_TASK DIRECTIONS_
Output the entries below exactly, from the first line to the line holding "pickle.dump(self, f)", both included.

_INFORMATION_

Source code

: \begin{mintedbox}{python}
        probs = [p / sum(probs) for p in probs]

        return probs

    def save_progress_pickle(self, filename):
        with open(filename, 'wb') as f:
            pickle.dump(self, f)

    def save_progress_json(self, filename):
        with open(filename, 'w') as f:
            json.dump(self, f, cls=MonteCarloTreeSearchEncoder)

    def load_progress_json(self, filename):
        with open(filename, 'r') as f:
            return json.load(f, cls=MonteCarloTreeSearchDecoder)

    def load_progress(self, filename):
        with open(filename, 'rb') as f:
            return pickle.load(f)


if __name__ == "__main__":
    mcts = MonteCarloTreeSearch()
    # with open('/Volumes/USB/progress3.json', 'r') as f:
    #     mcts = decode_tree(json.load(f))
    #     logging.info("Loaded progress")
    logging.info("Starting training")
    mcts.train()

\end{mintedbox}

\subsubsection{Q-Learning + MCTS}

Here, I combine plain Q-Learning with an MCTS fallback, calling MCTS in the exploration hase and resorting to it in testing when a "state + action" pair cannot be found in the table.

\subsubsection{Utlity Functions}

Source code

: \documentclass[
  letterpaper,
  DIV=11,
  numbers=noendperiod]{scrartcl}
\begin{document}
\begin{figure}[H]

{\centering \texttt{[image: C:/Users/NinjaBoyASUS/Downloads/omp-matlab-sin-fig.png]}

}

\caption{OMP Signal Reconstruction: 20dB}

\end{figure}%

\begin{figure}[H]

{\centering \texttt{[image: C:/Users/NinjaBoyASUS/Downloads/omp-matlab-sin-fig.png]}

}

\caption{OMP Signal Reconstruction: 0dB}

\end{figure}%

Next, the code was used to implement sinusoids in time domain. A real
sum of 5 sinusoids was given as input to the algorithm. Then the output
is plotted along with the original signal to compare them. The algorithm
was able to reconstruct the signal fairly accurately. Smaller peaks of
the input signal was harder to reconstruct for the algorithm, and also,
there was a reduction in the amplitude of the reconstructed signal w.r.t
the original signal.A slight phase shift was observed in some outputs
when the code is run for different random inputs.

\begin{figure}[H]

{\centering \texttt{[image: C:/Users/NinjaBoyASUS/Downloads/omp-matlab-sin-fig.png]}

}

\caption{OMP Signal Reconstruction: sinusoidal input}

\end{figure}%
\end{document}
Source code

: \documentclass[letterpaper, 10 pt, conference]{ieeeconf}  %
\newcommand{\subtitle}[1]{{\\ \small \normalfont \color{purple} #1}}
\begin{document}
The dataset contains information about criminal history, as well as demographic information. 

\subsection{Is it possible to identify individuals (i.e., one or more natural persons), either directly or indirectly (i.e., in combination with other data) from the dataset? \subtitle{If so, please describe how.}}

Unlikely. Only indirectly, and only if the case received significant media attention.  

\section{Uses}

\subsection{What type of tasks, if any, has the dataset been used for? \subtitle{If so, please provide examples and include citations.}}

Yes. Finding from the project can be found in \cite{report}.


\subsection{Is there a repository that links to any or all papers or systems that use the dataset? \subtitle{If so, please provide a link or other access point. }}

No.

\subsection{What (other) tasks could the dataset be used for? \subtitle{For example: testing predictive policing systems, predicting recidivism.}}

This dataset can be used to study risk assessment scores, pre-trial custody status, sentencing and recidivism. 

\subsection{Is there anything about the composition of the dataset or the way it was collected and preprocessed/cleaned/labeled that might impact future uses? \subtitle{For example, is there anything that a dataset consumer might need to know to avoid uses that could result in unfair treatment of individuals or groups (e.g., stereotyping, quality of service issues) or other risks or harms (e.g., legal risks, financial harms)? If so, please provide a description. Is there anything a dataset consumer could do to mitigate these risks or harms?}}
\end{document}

_SOLUTION FOR THIS EXERCISE_
Source code

: \begin{mintedbox}{python}
        probs = [p / sum(probs) for p in probs]

        return probs

    def save_progress_pickle(self, filename):
        with open(filename, 'wb') as f:
            pickle.dump(self, f)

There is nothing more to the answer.